▸ **Instrucciones**: Repite tal cual las líneas que van desde la que contiene "[290, 97, 314, 134]" hasta la que contiene "floor — black , tile", ambas incluidas.

------ Conjunto de entradas

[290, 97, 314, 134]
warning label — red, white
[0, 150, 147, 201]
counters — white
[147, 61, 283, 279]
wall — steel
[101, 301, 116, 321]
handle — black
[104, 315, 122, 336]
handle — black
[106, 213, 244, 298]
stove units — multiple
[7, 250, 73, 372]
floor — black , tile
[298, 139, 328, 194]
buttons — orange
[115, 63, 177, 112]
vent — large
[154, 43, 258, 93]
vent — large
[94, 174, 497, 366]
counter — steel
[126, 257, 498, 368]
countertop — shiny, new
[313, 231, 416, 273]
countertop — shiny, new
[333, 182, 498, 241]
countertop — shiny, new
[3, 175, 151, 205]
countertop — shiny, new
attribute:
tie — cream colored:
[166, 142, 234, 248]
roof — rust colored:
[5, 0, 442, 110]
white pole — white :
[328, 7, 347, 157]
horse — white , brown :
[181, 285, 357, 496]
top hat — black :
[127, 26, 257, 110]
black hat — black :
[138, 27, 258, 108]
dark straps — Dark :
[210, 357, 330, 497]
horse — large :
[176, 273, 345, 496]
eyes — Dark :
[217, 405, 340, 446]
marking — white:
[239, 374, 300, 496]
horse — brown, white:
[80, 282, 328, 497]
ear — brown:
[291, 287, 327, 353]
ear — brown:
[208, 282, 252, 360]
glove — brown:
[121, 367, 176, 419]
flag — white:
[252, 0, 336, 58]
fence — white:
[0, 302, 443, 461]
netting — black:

------------
------ Conjunto de entradas

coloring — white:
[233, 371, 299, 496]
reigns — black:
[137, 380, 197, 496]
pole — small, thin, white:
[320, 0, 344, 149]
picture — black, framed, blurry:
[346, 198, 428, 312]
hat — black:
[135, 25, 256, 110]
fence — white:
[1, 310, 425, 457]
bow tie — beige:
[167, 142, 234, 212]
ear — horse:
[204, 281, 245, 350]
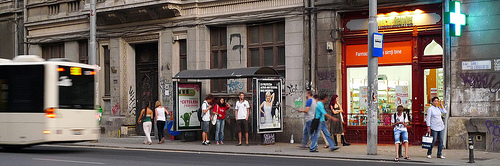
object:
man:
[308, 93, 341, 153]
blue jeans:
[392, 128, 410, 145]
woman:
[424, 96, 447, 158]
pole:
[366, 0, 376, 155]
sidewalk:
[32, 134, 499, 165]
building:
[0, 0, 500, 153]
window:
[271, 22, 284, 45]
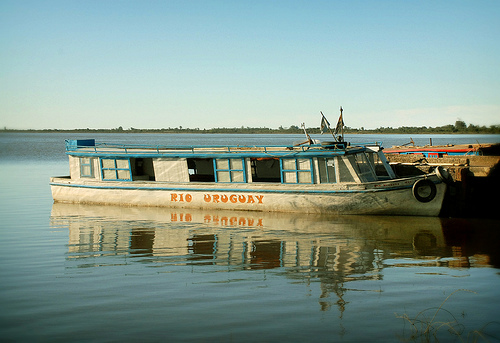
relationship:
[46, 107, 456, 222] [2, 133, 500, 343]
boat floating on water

------------

▸ **Resultado del ejercicio**:
[290, 97, 314, 134]
warning label — red, white
[0, 150, 147, 201]
counters — white
[147, 61, 283, 279]
wall — steel
[101, 301, 116, 321]
handle — black
[104, 315, 122, 336]
handle — black
[106, 213, 244, 298]
stove units — multiple
[7, 250, 73, 372]
floor — black , tile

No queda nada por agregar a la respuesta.